The Arizona Diamondbacks will use a humidor at Chase Field this season, general manager Mike Hazen told AZCentral.com.

The Diamondbacks will join the Colorado Rockies as the only teams in the majors with a humidor at its their home park. Diamondbacks president and CEO Derrick Hall hinted last year that the team hoped to install one during the 2017 season, but that never materialized.

During a radio interview last April, Hall cited pitchers' difficulty in gripping the baseball in Arizona's hot, dry air as one of the primary reasons for the humidor.

"They all talked about the grip," Hall told Arizona Sports 98.7 FM. "The one thing you don't really want to do is negatively impact the offense because that's part of the fun of Chase Field or Coors Field."

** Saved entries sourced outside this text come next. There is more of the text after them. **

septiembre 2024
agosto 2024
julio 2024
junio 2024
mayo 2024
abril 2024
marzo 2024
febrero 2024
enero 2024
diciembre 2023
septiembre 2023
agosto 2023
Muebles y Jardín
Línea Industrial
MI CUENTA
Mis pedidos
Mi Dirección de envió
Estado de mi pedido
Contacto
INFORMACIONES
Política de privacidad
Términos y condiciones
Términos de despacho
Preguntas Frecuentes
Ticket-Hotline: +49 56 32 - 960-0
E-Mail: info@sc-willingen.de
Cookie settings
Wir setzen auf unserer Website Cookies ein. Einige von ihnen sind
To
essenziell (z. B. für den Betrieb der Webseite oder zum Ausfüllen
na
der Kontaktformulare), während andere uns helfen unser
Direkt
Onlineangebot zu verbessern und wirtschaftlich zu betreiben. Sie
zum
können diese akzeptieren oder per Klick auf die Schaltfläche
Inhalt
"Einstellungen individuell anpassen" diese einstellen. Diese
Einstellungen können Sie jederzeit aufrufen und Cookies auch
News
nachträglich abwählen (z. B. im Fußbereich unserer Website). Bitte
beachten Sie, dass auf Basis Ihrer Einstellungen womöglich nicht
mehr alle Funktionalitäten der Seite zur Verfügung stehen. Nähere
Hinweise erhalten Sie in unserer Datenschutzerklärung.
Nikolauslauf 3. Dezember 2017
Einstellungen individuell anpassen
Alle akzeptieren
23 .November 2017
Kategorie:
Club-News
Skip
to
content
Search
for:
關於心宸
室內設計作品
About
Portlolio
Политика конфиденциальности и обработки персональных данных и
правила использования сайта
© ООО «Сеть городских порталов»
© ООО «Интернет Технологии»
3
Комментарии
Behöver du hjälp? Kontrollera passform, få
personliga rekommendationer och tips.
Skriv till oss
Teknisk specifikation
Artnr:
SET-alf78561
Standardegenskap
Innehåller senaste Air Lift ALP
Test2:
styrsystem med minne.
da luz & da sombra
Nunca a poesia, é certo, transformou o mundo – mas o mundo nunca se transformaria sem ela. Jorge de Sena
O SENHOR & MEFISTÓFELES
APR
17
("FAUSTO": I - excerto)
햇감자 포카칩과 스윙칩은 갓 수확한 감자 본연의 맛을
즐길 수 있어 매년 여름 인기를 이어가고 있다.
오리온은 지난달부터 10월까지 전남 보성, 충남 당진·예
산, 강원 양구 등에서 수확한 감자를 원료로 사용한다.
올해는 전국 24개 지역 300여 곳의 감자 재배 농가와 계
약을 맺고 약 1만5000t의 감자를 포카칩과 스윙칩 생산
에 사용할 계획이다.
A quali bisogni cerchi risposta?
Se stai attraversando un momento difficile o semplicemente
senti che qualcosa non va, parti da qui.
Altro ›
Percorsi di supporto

Hall also said during the interview that the Coors Field humidor, installed in 2002, didn't "diminish the offense" at the ballpark. But data shows that home runs at Coors Field have decreased by 22 percent since 2002, along with several other offensive statistics.

Major League Baseball suggests the best conditions in which to store baseballs is 70 degrees with 50 percent humidity.

Alan Nathan, a professor emeritus of physics at the University of Illinois, estimated in a 2017 study that a humidor at Chase Field would reduce home run production by 25 to 50 percent, citing the lower humidity in Arizona than Colorado.